И, понимая это, понемногу Владислав превращался в стороннего наблюдателя, запрятывавшего свое страдание глубже в себя: нарочито-радостная Людмила Викторовна, громко разговаривающая с Владиславом, встречая его, возвращающегося из школы, не могла найти никакую тему для разговора, кроме какого-нибудь подозрения.

«Как себя чувствуешь?»

«Хорошо, мам».

«Ладно. Точно?»

«Ага».

И, несмотря на то, что осознавала нелепость вопросов, она постоянно продолжала спрашивать, не болит ли где-то у Владислава, не простудился ли он. Не зная, о чем с сыном поговорить, кроме как о предполагаемой болезни и его самочувствии, вспотевшая Людмила Викторовна сперва ненавязчиво поинтересовалась тем, что косвенно относилось к Владиславу – то есть его итоговыми оценками, выставляемыми в конце учебного года; сравнительными успехами недоброжелательных одноклассников; намерением медперсонала прививать их в следующем году и списком детской литературы для чтения на лето.

Но, получая в ответ только сдержанное и лаконичное мычание, непереводимое на человеческую речь движение громадной головы, и видя, что Владислав Витальевич от ее слов плотнее замыкается в себе, как змея, Людмила Викторовна вдруг начинала теребить его уже опустевшую курточку и бесформенный рукав: старалась на чем-то твердом и действительном (шерстистый шмель, брезгливая береза в обществе обобщенных дубов, хромой прохожий и т.д.) сфокусировать рассеянное внимание Владислава.

Опять сгустить трепетную дымку нахлынувшей на него эдиповой слепоты, в которой он стремительно и безостановочно терялся. Конечно, Владислав Витальевич носил очки и предпринимал попытки убедить себя, что тот внезапно отвердевавший мир, который он мог наблюдать сквозь них, – гораздо вещественнее и математически доказуем, нежели беспорядочно мечущийся рой мерцающих пятен у него перед глазами.

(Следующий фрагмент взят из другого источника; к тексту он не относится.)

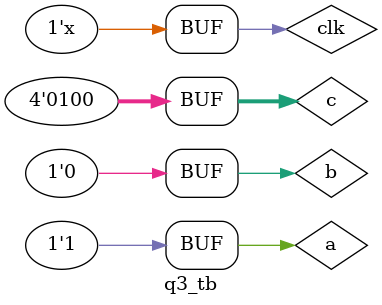
<source format=v>
`timescale 1ns / 1ps

module q3_tb();

reg            clk;
reg            a;
reg            b;
reg     [3:0]       c;

initial clk=1'b1;
always #5 clk=~clk;

initial begin
    a=0;
    b=0;
    c=4'd0;
    #10;
    a=1'b1;
    b=1'b0;
    c=4'd1;
    #10;
    b=1'b1;
    #5;
    b=1'b0;
    #5;
    c=4'd2;
    #10;
    a=1'b0;
    b=1'b1;
    #10;
    a=1'b1;
    c=4'd3;
    #20;
    a=1'b0;
    b=1'b0;
    #5;
    b=1'b1;
    #5;
    a=1'b1;
    c=4'd4;
    #10;
    b=1'b0;
end
endmodule

</source>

Назойливая живородящая родительница, – не ведавшая о том, что с точки зрения Владислава Витальевича ее попросту не существует, – о чем-то сиюминутно-важном с запальчивостью рассуждала и, тыкая пальцем в какие-то не успевавшие сгуститься объекты, со слезами на глазах, обмахиваясь хихикающим платком, по-идиотски умилялась майскому солнцу, свежевыжатому дню и мелкому трепету кое-где еще не обозначившейся листвы, сквозь проблески которой изливалось аквамариновое небо. И говорила, что все так хорошо. Хорошо. Какая погода, обязательно хорошо, что все непременно должно радовать глаз, озарять выполосканную в собственном соку душу, – хотя Владислав знал, что все плохо, что все обман, нарушение перспективы, предметы сдвигаются в глубину, а сам он бесконечно уменьшающаяся вещь в мире безжизненных перемещений…

Он знал.

И расстояние между ними увеличивалось.